=== Section Start ===

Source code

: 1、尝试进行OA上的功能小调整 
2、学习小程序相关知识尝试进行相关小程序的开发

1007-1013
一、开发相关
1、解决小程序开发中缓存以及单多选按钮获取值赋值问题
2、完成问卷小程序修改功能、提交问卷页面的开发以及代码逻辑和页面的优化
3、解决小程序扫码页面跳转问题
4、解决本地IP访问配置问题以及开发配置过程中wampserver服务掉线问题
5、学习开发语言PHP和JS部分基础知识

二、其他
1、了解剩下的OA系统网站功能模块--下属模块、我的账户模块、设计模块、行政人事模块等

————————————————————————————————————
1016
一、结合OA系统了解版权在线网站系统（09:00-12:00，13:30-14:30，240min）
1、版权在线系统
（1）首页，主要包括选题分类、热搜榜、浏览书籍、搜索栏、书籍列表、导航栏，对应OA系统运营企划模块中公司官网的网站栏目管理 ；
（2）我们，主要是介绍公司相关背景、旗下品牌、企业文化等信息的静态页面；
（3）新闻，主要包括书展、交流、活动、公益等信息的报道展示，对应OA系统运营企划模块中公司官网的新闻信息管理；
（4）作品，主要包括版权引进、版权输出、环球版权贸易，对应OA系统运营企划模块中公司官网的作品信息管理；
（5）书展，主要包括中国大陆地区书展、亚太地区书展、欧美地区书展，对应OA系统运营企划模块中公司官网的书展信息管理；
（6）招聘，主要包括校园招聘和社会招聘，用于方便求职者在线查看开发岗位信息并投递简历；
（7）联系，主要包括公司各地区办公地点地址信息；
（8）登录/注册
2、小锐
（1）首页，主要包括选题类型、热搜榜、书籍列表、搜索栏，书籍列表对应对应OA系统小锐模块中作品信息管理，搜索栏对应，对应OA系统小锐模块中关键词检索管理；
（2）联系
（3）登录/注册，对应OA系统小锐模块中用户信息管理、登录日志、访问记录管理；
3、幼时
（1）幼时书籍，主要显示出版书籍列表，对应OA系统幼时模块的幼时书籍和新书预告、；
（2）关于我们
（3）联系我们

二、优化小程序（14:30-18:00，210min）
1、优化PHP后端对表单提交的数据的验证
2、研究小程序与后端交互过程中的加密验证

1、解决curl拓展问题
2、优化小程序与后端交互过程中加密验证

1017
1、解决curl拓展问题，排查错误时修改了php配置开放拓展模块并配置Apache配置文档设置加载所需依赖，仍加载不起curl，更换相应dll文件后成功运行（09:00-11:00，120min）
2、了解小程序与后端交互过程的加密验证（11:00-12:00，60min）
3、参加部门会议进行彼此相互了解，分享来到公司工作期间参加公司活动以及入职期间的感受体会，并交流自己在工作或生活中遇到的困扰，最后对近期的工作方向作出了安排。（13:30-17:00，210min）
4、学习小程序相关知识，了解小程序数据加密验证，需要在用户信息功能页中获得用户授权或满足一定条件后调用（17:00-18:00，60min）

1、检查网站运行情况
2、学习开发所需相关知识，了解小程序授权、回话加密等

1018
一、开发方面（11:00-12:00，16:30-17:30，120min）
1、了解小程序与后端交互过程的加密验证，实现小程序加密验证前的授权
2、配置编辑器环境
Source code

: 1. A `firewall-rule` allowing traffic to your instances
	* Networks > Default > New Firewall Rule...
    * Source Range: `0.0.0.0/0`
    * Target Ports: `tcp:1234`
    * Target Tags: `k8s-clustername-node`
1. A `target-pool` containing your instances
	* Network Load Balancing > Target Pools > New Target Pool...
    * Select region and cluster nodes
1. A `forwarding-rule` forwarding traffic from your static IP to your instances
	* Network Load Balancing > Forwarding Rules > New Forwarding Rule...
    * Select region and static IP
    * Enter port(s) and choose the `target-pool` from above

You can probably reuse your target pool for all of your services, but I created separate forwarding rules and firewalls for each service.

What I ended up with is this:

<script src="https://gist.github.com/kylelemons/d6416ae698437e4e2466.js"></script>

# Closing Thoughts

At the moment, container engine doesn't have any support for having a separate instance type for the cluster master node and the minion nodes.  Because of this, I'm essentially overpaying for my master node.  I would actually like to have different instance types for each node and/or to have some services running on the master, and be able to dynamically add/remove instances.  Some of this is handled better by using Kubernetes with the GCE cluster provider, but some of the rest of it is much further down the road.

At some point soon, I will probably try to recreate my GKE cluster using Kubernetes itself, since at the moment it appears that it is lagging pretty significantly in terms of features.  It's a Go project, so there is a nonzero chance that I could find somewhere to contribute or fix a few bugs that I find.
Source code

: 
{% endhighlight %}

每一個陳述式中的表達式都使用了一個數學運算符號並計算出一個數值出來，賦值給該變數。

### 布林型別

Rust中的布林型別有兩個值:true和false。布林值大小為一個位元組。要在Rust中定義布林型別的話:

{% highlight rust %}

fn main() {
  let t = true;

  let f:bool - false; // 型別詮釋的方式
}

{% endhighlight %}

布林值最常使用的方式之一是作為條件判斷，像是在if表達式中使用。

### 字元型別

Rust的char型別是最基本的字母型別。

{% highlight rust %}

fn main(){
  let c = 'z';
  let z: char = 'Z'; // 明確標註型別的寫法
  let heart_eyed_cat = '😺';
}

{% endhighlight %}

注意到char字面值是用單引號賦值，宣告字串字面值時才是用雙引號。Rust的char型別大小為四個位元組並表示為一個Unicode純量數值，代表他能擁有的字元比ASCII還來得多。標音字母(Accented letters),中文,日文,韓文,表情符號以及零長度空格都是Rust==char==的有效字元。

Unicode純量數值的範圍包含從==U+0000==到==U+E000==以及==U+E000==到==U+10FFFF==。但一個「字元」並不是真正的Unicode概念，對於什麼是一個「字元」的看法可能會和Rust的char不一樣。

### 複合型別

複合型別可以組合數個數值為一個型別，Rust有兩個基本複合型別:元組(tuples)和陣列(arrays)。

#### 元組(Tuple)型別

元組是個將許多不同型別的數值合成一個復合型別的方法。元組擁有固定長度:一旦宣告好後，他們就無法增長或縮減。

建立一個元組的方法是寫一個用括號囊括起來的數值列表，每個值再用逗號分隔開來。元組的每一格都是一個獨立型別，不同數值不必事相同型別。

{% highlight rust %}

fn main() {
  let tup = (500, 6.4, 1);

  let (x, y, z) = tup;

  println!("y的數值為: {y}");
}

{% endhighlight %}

=== Section End ===

- [WHAT TO PRODUCE]:
In the listing above, find the line with "2、学习开发所需相关知识，了解小程序授权、回话加密等" and the line with "and static IP"; output exactly those lines and all lines between them.

- [FINISHED TASK]:
2、学习开发所需相关知识，了解小程序授权、回话加密等

1018
一、开发方面（11:00-12:00，16:30-17:30，120min）
1、了解小程序与后端交互过程的加密验证，实现小程序加密验证前的授权
2、配置编辑器环境
Source code

: 1. A `firewall-rule` allowing traffic to your instances
	* Networks > Default > New Firewall Rule...
    * Source Range: `0.0.0.0/0`
    * Target Ports: `tcp:1234`
    * Target Tags: `k8s-clustername-node`
1. A `target-pool` containing your instances
	* Network Load Balancing > Target Pools > New Target Pool...
    * Select region and cluster nodes
1. A `forwarding-rule` forwarding traffic from your static IP to your instances
	* Network Load Balancing > Forwarding Rules > New Forwarding Rule...
    * Select region and static IP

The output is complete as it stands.